The problem
Revise the entries starting at their beginning and ending at the line that contains "This is where the", replacing "suitcase" with "travel bag" and leaving everything else unchanged. Omit the pictures from the answer.

=== Section Start ===

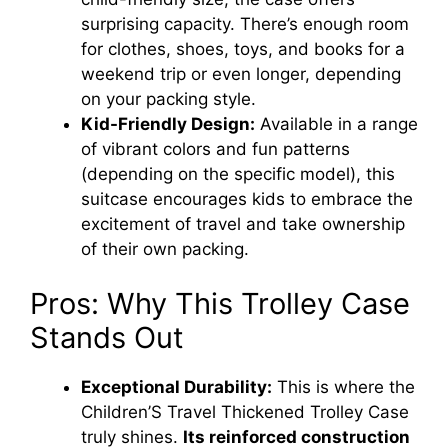
surprising capacity. There’s enough room
for clothes, shoes, toys, and books for a
weekend trip or even longer, depending
on your packing style.
Kid-Friendly Design:
Available in a range
of vibrant colors and fun patterns
(depending on the specific model), this
suitcase encourages kids to embrace the
excitement of travel and take ownership
of their own packing.
Pros: Why This Trolley Case
Stands Out
Exceptional Durability:
This is where the
Children’S Travel Thickened Trolley Case
truly shines.
Its reinforced construction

=== Section End ===

Reply to the task
surprising capacity. There’s enough room
for clothes, shoes, toys, and books for a
weekend trip or even longer, depending
on your packing style.
Kid-Friendly Design:
Available in a range
of vibrant colors and fun patterns
(depending on the specific model), this
travel bag encourages kids to embrace the
excitement of travel and take ownership
of their own packing.
Pros: Why This Trolley Case
Stands Out
Exceptional Durability:
This is where the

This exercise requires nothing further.